すべての勉強の土台となる読解力だが、その力を伸ばすのは簡単なことではない。伸びない原因は何なのか。どうすれば真の力がつくのか。中学校や高校で校長を務め、教育現場に詳しい藤原和博さんと大学教員でコメンテーターの山口真由さんが意見を交わした。AERA 2022年4月4日号の記事から紹介(前後編の後編)。
>>【前編:東大入試でも必須、複眼的に考える「真の読解力」の大切さ 藤原和博×山口真由】より続く
* * *
藤原:社会に必要とされる読解力は複眼思考。インプットする情報処理力だけでなく、情報をいかに編集して自分の意見が言えるかどうかです。
山口:実は私、アウトプットが苦手です。でも、どうしてコメンテーターができているかというと、入れている情報量が人より桁違いに多いからだと思います。情報をインプットするなら、読むのが一番効率的だと思っているんです。私は本の内容が理解できなかったら複数回読みます。小泉悠さんの『軍事大国ロシア』も2回読みました。勉強したことは反復と継続で定着するので、教科書も繰り返し読んで勉強しました。
例えば、ウクライナ情勢に対して言えることは自分が経験していないことだから限られます。だけど、ロシアに関する本は大量にあるので、週に3、4冊読んでいます。全体的な地図があって、自分がこの部分を話しているとわかると、コメントするのが怖くなくなるんです。

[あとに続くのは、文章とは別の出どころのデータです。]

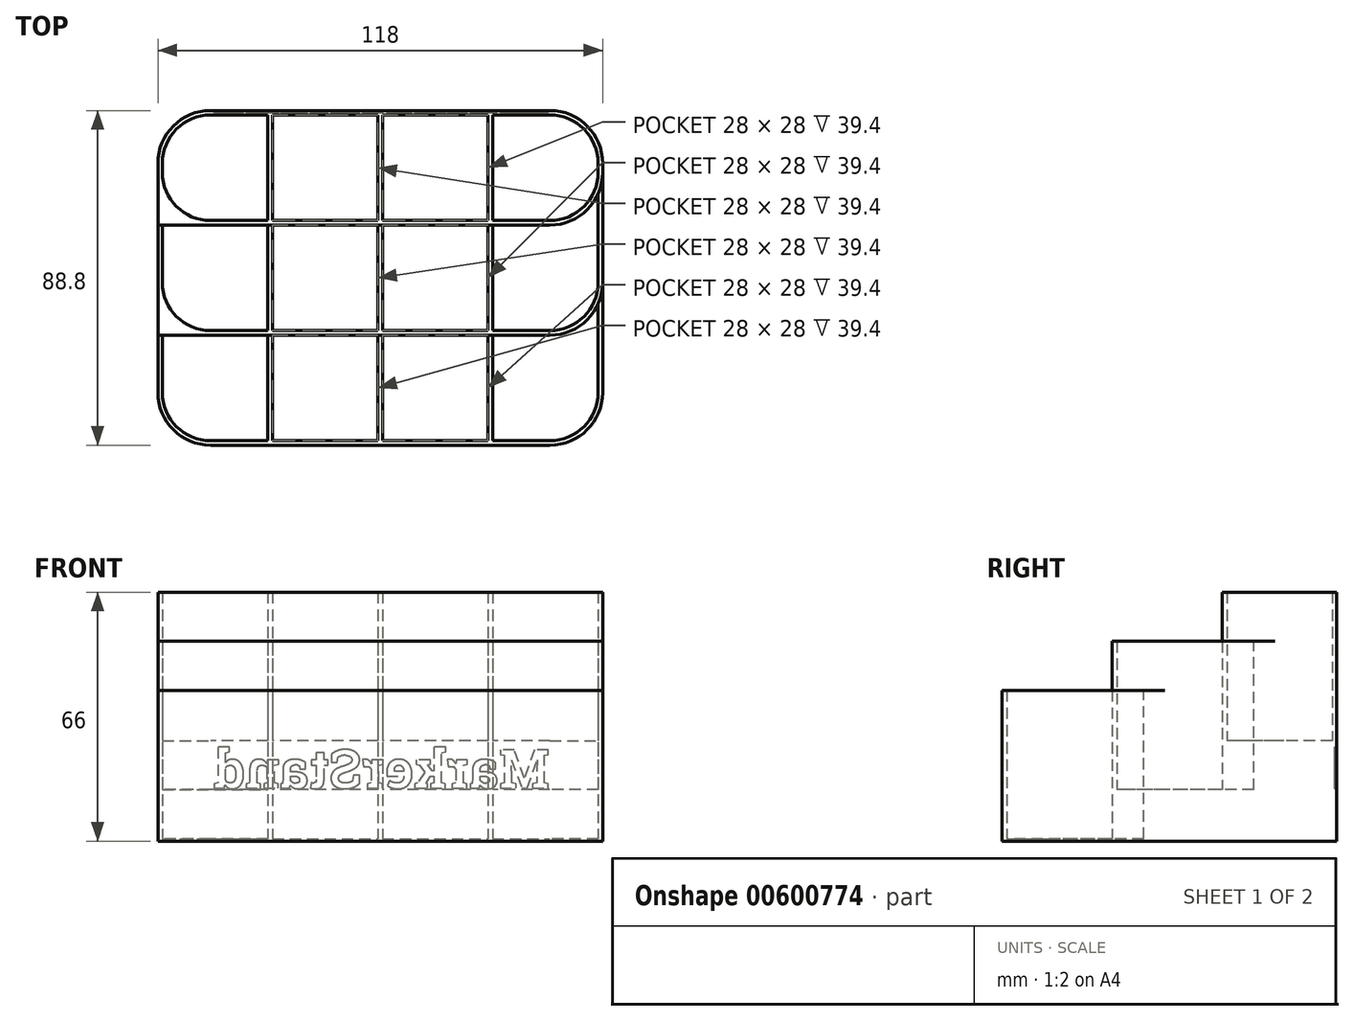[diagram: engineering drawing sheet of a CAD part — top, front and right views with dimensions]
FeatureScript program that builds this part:
annotation { "Feature Type Name" : "Feature", "Feature Type Description" : "" }
export const myFeature = defineFeature(function(context is Context, id is Id, definition is map)
    precondition{}
    {
        {
            var Q0;
            Q0=qCreatedBy(makeId("Top.planeOp"),FACE);
            var sketch = newSketch(context, id + "F0", { "sketchPlane" : qUnion([Q0])});
            skLineSegment(sketch, "E0.bottom", {"start": v(59, 44.4) * mm, "end": v(-59, 44.4) * mm});
            skLineSegment(sketch, "E0.top", {"start": v(59, -44.4) * mm, "end": v(-59, -44.4) * mm});
            skLineSegment(sketch, "E0.left", {"start": v(59, 44.4) * mm, "end": v(59, -44.4) * mm});
            skLineSegment(sketch, "E0.right", {"start": v(-59, 44.4) * mm, "end": v(-59, -44.4) * mm});
            skPoint(sketch, "E0.middle", {"position": v(0, 0) * mm});
            skLineSegment(sketch, "E1.bottom", {"start": v(-57.8, -43.2) * mm, "end": v(-29.8, -43.2) * mm});
            skLineSegment(sketch, "E1.top", {"start": v(-57.8, -15.2) * mm, "end": v(-29.8, -15.2) * mm});
            skLineSegment(sketch, "E1.left", {"start": v(-57.8, -43.2) * mm, "end": v(-57.8, -15.2) * mm});
            skLineSegment(sketch, "E1.right", {"start": v(-29.8, -43.2) * mm, "end": v(-29.8, -15.2) * mm});
            skLineSegment(sketch, "E2.0.1.0", {"start": v(-57.8, -14) * mm, "end": v(-57.8, 14) * mm});
            skLineSegment(sketch, "E2.0.1.1", {"start": v(-57.8, -14) * mm, "end": v(-29.8, -14) * mm});
            skLineSegment(sketch, "E2.0.1.2", {"start": v(-29.8, -14) * mm, "end": v(-29.8, 14) * mm});
            skLineSegment(sketch, "E2.0.1.3", {"start": v(-57.8, 14) * mm, "end": v(-29.8, 14) * mm});
            skLineSegment(sketch, "E2.0.2.0", {"start": v(-57.8, 15.2) * mm, "end": v(-57.8, 43.2) * mm});
            skLineSegment(sketch, "E2.0.2.1", {"start": v(-57.8, 15.2) * mm, "end": v(-29.8, 15.2) * mm});
            skLineSegment(sketch, "E2.0.2.2", {"start": v(-29.8, 15.2) * mm, "end": v(-29.8, 43.2) * mm});
            skLineSegment(sketch, "E2.0.2.3", {"start": v(-57.8, 43.2) * mm, "end": v(-29.8, 43.2) * mm});
            skLineSegment(sketch, "E2.1.0.0", {"start": v(-28.6, -43.2) * mm, "end": v(-28.6, -15.2) * mm});
            skLineSegment(sketch, "E2.1.0.1", {"start": v(-28.6, -43.2) * mm, "end": v(-0.6, -43.2) * mm});
            skLineSegment(sketch, "E2.1.0.2", {"start": v(-0.6, -43.2) * mm, "end": v(-0.6, -15.2) * mm});
            skLineSegment(sketch, "E2.1.0.3", {"start": v(-28.6, -15.2) * mm, "end": v(-0.6, -15.2) * mm});
            skLineSegment(sketch, "E2.1.1.0", {"start": v(-28.6, -14) * mm, "end": v(-28.6, 14) * mm});
            skLineSegment(sketch, "E2.1.1.1", {"start": v(-28.6, -14) * mm, "end": v(-0.6, -14) * mm});
            skLineSegment(sketch, "E2.1.1.2", {"start": v(-0.6, -14) * mm, "end": v(-0.6, 14) * mm});
            skLineSegment(sketch, "E2.1.1.3", {"start": v(-28.6, 14) * mm, "end": v(-0.6, 14) * mm});
            skLineSegment(sketch, "E2.1.2.0", {"start": v(-28.6, 15.2) * mm, "end": v(-28.6, 43.2) * mm});
            skLineSegment(sketch, "E2.1.2.1", {"start": v(-28.6, 15.2) * mm, "end": v(-0.6, 15.2) * mm});
            skLineSegment(sketch, "E2.1.2.2", {"start": v(-0.6, 15.2) * mm, "end": v(-0.6, 43.2) * mm});
            skLineSegment(sketch, "E2.1.2.3", {"start": v(-28.6, 43.2) * mm, "end": v(-0.6, 43.2) * mm});
            skLineSegment(sketch, "E2.2.0.0", {"start": v(0.6, -43.2) * mm, "end": v(0.6, -15.2) * mm});
            skLineSegment(sketch, "E2.2.0.1", {"start": v(0.6, -43.2) * mm, "end": v(28.6, -43.2) * mm});
            skLineSegment(sketch, "E2.2.0.2", {"start": v(28.6, -43.2) * mm, "end": v(28.6, -15.2) * mm});
            skLineSegment(sketch, "E2.2.0.3", {"start": v(0.6, -15.2) * mm, "end": v(28.6, -15.2) * mm});
            skLineSegment(sketch, "E2.2.1.0", {"start": v(0.6, -14) * mm, "end": v(0.6, 14) * mm});
            skLineSegment(sketch, "E2.2.1.1", {"start": v(0.6, -14) * mm, "end": v(28.6, -14) * mm});
            skLineSegment(sketch, "E2.2.1.2", {"start": v(28.6, -14) * mm, "end": v(28.6, 14) * mm});
            skLineSegment(sketch, "E2.2.1.3", {"start": v(0.6, 14) * mm, "end": v(28.6, 14) * mm});
            skLineSegment(sketch, "E2.2.2.0", {"start": v(0.6, 15.2) * mm, "end": v(0.6, 43.2) * mm});
            skLineSegment(sketch, "E2.2.2.1", {"start": v(0.6, 15.2) * mm, "end": v(28.6, 15.2) * mm});
            skLineSegment(sketch, "E2.2.2.2", {"start": v(28.6, 15.2) * mm, "end": v(28.6, 43.2) * mm});
            skLineSegment(sketch, "E2.2.2.3", {"start": v(0.6, 43.2) * mm, "end": v(28.6, 43.2) * mm});
            skLineSegment(sketch, "E2.3.0.0", {"start": v(29.8, -43.2) * mm, "end": v(29.8, -15.2) * mm});
            skLineSegment(sketch, "E2.3.0.1", {"start": v(29.8, -43.2) * mm, "end": v(57.8, -43.2) * mm});
            skLineSegment(sketch, "E2.3.0.2", {"start": v(57.8, -43.2) * mm, "end": v(57.8, -15.2) * mm});
            skLineSegment(sketch, "E2.3.0.3", {"start": v(29.8, -15.2) * mm, "end": v(57.8, -15.2) * mm});
            skLineSegment(sketch, "E2.3.1.0", {"start": v(29.8, -14) * mm, "end": v(29.8, 14) * mm});
            skLineSegment(sketch, "E2.3.1.1", {"start": v(29.8, -14) * mm, "end": v(57.8, -14) * mm});
            skLineSegment(sketch, "E2.3.1.2", {"start": v(57.8, -14) * mm, "end": v(57.8, 14) * mm});
            skLineSegment(sketch, "E2.3.1.3", {"start": v(29.8, 14) * mm, "end": v(57.8, 14) * mm});
            skLineSegment(sketch, "E2.3.2.0", {"start": v(29.8, 15.2) * mm, "end": v(29.8, 43.2) * mm});
            skLineSegment(sketch, "E2.3.2.1", {"start": v(29.8, 15.2) * mm, "end": v(57.8, 15.2) * mm});
            skLineSegment(sketch, "E2.3.2.2", {"start": v(57.8, 15.2) * mm, "end": v(57.8, 43.2) * mm});
            skLineSegment(sketch, "E2.3.2.3", {"start": v(29.8, 43.2) * mm, "end": v(57.8, 43.2) * mm});
            skLineSegment(sketch, "E2.direction1", {"start": v(-57.8, -43.2) * mm, "end": v(-28.6, -43.2) * mm, "construction": true});
            skLineSegment(sketch, "E2.direction2", {"start": v(-57.8, -43.2) * mm, "end": v(-57.8, -14) * mm, "construction": true});
            skSolve(sketch);
        }
        {
            var Q0;
            Q0 = qSketchRegion(id + "F0", true);
            extrude(context, id + "F1", {"entities" : qUnion([Q0]), "depth" : 66 * mm, "offsetDistance" : 25 * mm});
        }
        {
            var Q0;
            Q0=makeQuery(id+"F1.opExtrude","SWEPT_FACE",FACE,{"disambiguationData":[OSD([sQuery(id+"F0.wireOp",EDGE,"E0.left")])]});
            var sketch = newSketch(context, id + "F2", { "sketchPlane" : qUnion([Q0])});
            skLineSegment(sketch, "E3", {"start": v(44.4, 0) * mm, "end": v(-44.4, 0) * mm});
            skLineSegment(sketch, "E4", {"start": v(-44.4, 0) * mm, "end": v(-44.4, 0.6) * mm});
            skLineSegment(sketch, "E5", {"start": v(-44.4, 0.6) * mm, "end": v(-15.2, 0.6) * mm});
            skLineSegment(sketch, "E6", {"start": v(-15.2, 0.6) * mm, "end": v(-15.2, 13.6) * mm});
            skLineSegment(sketch, "E7", {"start": v(-15.2, 13.6) * mm, "end": v(14, 13.6) * mm});
            skLineSegment(sketch, "E8", {"start": v(14, 13.6) * mm, "end": v(14, 26.6) * mm});
            skLineSegment(sketch, "E9", {"start": v(14, 26.6) * mm, "end": v(43.2, 26.6) * mm});
            skLineSegment(sketch, "E10", {"start": v(44.4, 26.6) * mm, "end": v(44.4, 0) * mm});
            skLineSegment(sketch, "E11", {"start": v(43.2, 26.6) * mm, "end": v(44.4, 26.6) * mm});
            skSolve(sketch);
        }
        {
            var Q0;
            Q0 = qSketchRegion(id + "F2", true);
            var Q1;
            Q1=makeQuery(id+"F1.opExtrude","SWEPT_FACE",FACE,{"disambiguationData":[OSD([sQuery(id+"F0.wireOp",EDGE,"E0.right")])]});
            extrude(context, id + "F3", {"entities" : qUnion([Q0]), "operationType" : NewBodyOperationType.ADD, "endBound" : BoundingType.UP_TO_SURFACE, "oppositeDirection" : true, "depth" : 25 * mm, "endBoundEntityFace" : qUnion([Q1]), "offsetDistance" : 25 * mm});
        }
        {
            var Q0;
            Q0=makeQuery(id+"F1.opExtrude","SWEPT_FACE",FACE,{"disambiguationData":[OSD([sQuery(id+"F0.wireOp",EDGE,"E0.right")])]});
            var sketch = newSketch(context, id + "F4", { "sketchPlane" : qUnion([Q0])});
            skLineSegment(sketch, "E12", {"start": v(44.4, 66) * mm, "end": v(44.4, 40) * mm});
            skLineSegment(sketch, "E13", {"start": v(44.4, 40) * mm, "end": v(15.2, 40) * mm});
            skLineSegment(sketch, "E14", {"start": v(15.2, 40) * mm, "end": v(15.2, 53) * mm});
            skLineSegment(sketch, "E15", {"start": v(15.2, 53) * mm, "end": v(-14, 53) * mm});
            skLineSegment(sketch, "E16", {"start": v(-14, 53) * mm, "end": v(-14, 66) * mm});
            skLineSegment(sketch, "E17", {"start": v(-14, 66) * mm, "end": v(44.4, 66) * mm});
            skSolve(sketch);
        }
        {
            var Q0;
            Q0 = qSketchRegion(id + "F4", true);
            extrude(context, id + "F5", {"entities" : qUnion([Q0]), "operationType" : NewBodyOperationType.REMOVE, "endBound" : BoundingType.THROUGH_ALL, "oppositeDirection" : true, "depth" : 25 * mm, "offsetDistance" : 25 * mm});
        }
        {
            var Q0;
            Q0=makeQuery(id+"F1.opExtrude","SWEPT_EDGE",EDGE,{"disambiguationData":[OSD([sQuery(id+"F0.wireOp",EDGE,"E2.6.3.2"),sQuery(id+"F0.wireOp",EDGE,"E2.6.3.3")])]});
            var Q1;
            Q1=makeQuery(id+"F1.opExtrude","SWEPT_EDGE",EDGE,{"disambiguationData":[OSD([sQuery(id+"F0.wireOp",EDGE,"E2.0.3.0"),sQuery(id+"F0.wireOp",EDGE,"E2.0.3.3")])]});
            var Q2;
            Q2=makeQuery(id+"F1.opExtrude","SWEPT_EDGE",EDGE,{"disambiguationData":[OSD([sQuery(id+"F0.wireOp",EDGE,"E2.6.0.1"),sQuery(id+"F0.wireOp",EDGE,"E2.6.0.2")])]});
            var Q3;
            Q3=makeQuery(id+"F1.opExtrude","SWEPT_EDGE",EDGE,{"disambiguationData":[OSD([sQuery(id+"F0.wireOp",EDGE,"E1.bottom"),sQuery(id+"F0.wireOp",EDGE,"E1.left")])]});
            var Q4;
            Q4=makeQuery(id+"F1.opExtrude","SWEPT_EDGE",EDGE,{"disambiguationData":[OSD([sQuery(id+"F0.wireOp",EDGE,"E2.6.1.1"),sQuery(id+"F0.wireOp",EDGE,"E2.6.1.2")])]});
            var Q5;
            Q5=makeQuery(id+"F1.opExtrude","SWEPT_EDGE",EDGE,{"disambiguationData":[OSD([sQuery(id+"F0.wireOp",EDGE,"E2.6.2.1"),sQuery(id+"F0.wireOp",EDGE,"E2.6.2.2")])]});
            var Q6;
            Q6=makeQuery(id+"F1.opExtrude","SWEPT_EDGE",EDGE,{"disambiguationData":[OSD([sQuery(id+"F0.wireOp",EDGE,"E2.0.2.0"),sQuery(id+"F0.wireOp",EDGE,"E2.0.2.1")])]});
            var Q7;
            Q7=makeQuery(id+"F1.opExtrude","SWEPT_EDGE",EDGE,{"disambiguationData":[OSD([sQuery(id+"F0.wireOp",EDGE,"E2.0.1.0"),sQuery(id+"F0.wireOp",EDGE,"E2.0.1.1")])]});
            var Q8;
            Q8=makeQuery(id+"F1.opExtrude","SWEPT_EDGE",EDGE,{"disambiguationData":[OSD([sQuery(id+"F0.wireOp",EDGE,"E2.6.3.1"),sQuery(id+"F0.wireOp",EDGE,"E2.6.3.2")])]});
            var Q9;
            Q9=makeQuery(id+"F1.opExtrude","SWEPT_EDGE",EDGE,{"disambiguationData":[OSD([sQuery(id+"F0.wireOp",EDGE,"E2.0.3.0"),sQuery(id+"F0.wireOp",EDGE,"E2.0.3.1")])]});
            var Q10;
            Q10=makeQuery(id+"F1.opExtrude","SWEPT_EDGE",EDGE,{"disambiguationData":[OSD([sQuery(id+"F0.wireOp",EDGE,"E2.3.1.1"),sQuery(id+"F0.wireOp",EDGE,"E2.3.1.2")])]});
            var Q11;
            Q11=makeQuery(id+"F1.opExtrude","SWEPT_EDGE",EDGE,{"disambiguationData":[OSD([sQuery(id+"F0.wireOp",EDGE,"E2.3.0.1"),sQuery(id+"F0.wireOp",EDGE,"E2.3.0.2")])]});
            var Q12;
            Q12=makeQuery(id+"F1.opExtrude","SWEPT_EDGE",EDGE,{"disambiguationData":[OSD([sQuery(id+"F0.wireOp",EDGE,"E2.3.2.1"),sQuery(id+"F0.wireOp",EDGE,"E2.3.2.2")])]});
            var Q13;
            Q13=makeQuery(id+"F1.opExtrude","SWEPT_EDGE",EDGE,{"disambiguationData":[OSD([sQuery(id+"F0.wireOp",EDGE,"E2.3.2.2"),sQuery(id+"F0.wireOp",EDGE,"E2.3.2.3")])]});
            var Q14;
            Q14=makeQuery(id+"F1.opExtrude","SWEPT_EDGE",EDGE,{"disambiguationData":[OSD([sQuery(id+"F0.wireOp",EDGE,"E2.0.2.0"),sQuery(id+"F0.wireOp",EDGE,"E2.0.2.3")])]});
            fillet(context, id + "F6", {"entities" : qUnion([Q0, Q1, Q2, Q3, Q4, Q5, Q6, Q7, Q8, Q9, Q10, Q11, Q12, Q13, Q14]), "radius" : 12.8 * mm, "tangentPropagation" : true, "allowEdgeOverflow" : false});
        }
        {
            var Q0;
            Q0=makeQuery(id+"F5.boolean.opBoolean","COPY",EDGE,{"derivedFrom":makeQuery(id+"F5.opExtrude","CAP_EDGE",EDGE,{"disambiguationData":[OSD([sQuery(id+"F4.wireOp",EDGE,"E16")])],"isStart":true})});
            var Q1;
            Q1=makeQuery(id+"F1.opExtrude","SWEPT_EDGE",EDGE,{"disambiguationData":[OSD([sQuery(id+"F0.wireOp",EDGE,"E0.bottom"),sQuery(id+"F0.wireOp",EDGE,"E0.right")])]});
            var Q2;
            Q2=makeQuery(id+"F1.opExtrude","SWEPT_EDGE",EDGE,{"disambiguationData":[OSD([sQuery(id+"F0.wireOp",EDGE,"E0.bottom"),sQuery(id+"F0.wireOp",EDGE,"E0.left")])]});
            var Q3;
            Q3=makeQuery(id+"F5.boolean.opBoolean","INTERSECT",EDGE,{"derivedFrom":[makeQuery(id+"F1.opExtrude","SWEPT_FACE",FACE,{"disambiguationData":[OSD([sQuery(id+"F0.wireOp",EDGE,"E0.left")])]}),makeQuery(id+"F5.opExtrude","SWEPT_FACE",FACE,{"disambiguationData":[OSD([sQuery(id+"F4.wireOp",EDGE,"E16")])]})]});
            var Q4;
            Q4=makeQuery(id+"F5.boolean.opBoolean","INTERSECT",EDGE,{"derivedFrom":[makeQuery(id+"F1.opExtrude","SWEPT_FACE",FACE,{"disambiguationData":[OSD([sQuery(id+"F0.wireOp",EDGE,"E0.left")])]}),makeQuery(id+"F5.opExtrude","SWEPT_FACE",FACE,{"disambiguationData":[OSD([sQuery(id+"F4.wireOp",EDGE,"E14")])]})]});
            var Q5;
            Q5=makeQuery(id+"F1.opExtrude","SWEPT_EDGE",EDGE,{"disambiguationData":[OSD([sQuery(id+"F0.wireOp",EDGE,"E0.top"),sQuery(id+"F0.wireOp",EDGE,"E0.left")])]});
            var Q6;
            Q6=makeQuery(id+"F1.opExtrude","SWEPT_EDGE",EDGE,{"disambiguationData":[OSD([sQuery(id+"F0.wireOp",EDGE,"E0.top"),sQuery(id+"F0.wireOp",EDGE,"E0.right")])]});
            var Q7;
            Q7=makeQuery(id+"F5.boolean.opBoolean","COPY",EDGE,{"derivedFrom":makeQuery(id+"F5.opExtrude","CAP_EDGE",EDGE,{"disambiguationData":[OSD([sQuery(id+"F4.wireOp",EDGE,"E14")])],"isStart":true})});
            fillet(context, id + "F7", {"entities" : qUnion([Q0, Q1, Q2, Q3, Q4, Q5, Q6, Q7]), "radius" : 14 * mm, "tangentPropagation" : true, "allowEdgeOverflow" : false});
        }
        {
            var Q0;
            Q0=makeQuery(id+"F1.opExtrude","SWEPT_FACE",FACE,{"disambiguationData":[OSD([sQuery(id+"F0.wireOp",EDGE,"E0.bottom")])]});
            var sketch = newSketch(context, id + "F8", { "sketchPlane" : qUnion([Q0])});
            skLineSegment(sketch, "E18", {"start": v(0, 0) * mm, "end": v(0, 66) * mm, "construction": true});
            skText(sketch, "E19", { "text": "MarkerStand", "fontName": "RobotoSlab-Bold.ttf"});
            const initialGuessF8  = {"E19": [-0.045, 0.014, 1, 0, 0.01032]};
            skSetInitialGuess(sketch, initialGuessF8);
            skSolve(sketch);
        }
        {
            var Q0;
            Q0 = qSketchRegion(id + "F8", true);
            extrude(context, id + "F9", {"entities" : qUnion([Q0]), "operationType" : NewBodyOperationType.REMOVE, "oppositeDirection" : true, "depth" : 0.6 * mm, "offsetDistance" : 25 * mm});
        }
    });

藤原:山口さんは(留学した)アメリカのハーバード大学でも訓練され、本で読んだことだけじゃなくてほかの経験も含めて編集する、つなげる力が鍛えられているから、人を納得させる力があるんです。必要なのは正解を当てる力じゃなくて情報編集力なんですね。
山口:本を読むときは一つのテーマで複数の本を読む。歴史上の人物の本をいくつも読んで複眼的視点を得ると、その人の像が立ち上がってくる。その瞬間に、私はものすごく興奮を覚えます。教育課程での読解力ってそういうことをしてもいいんじゃないかな。例えば織田信長について複数の資料をみんなで読んで、こういう人なんだとディスカッションする。エキサイティングな作業だし、読解力低下や本離れってことも減っていくんじゃないかと思います。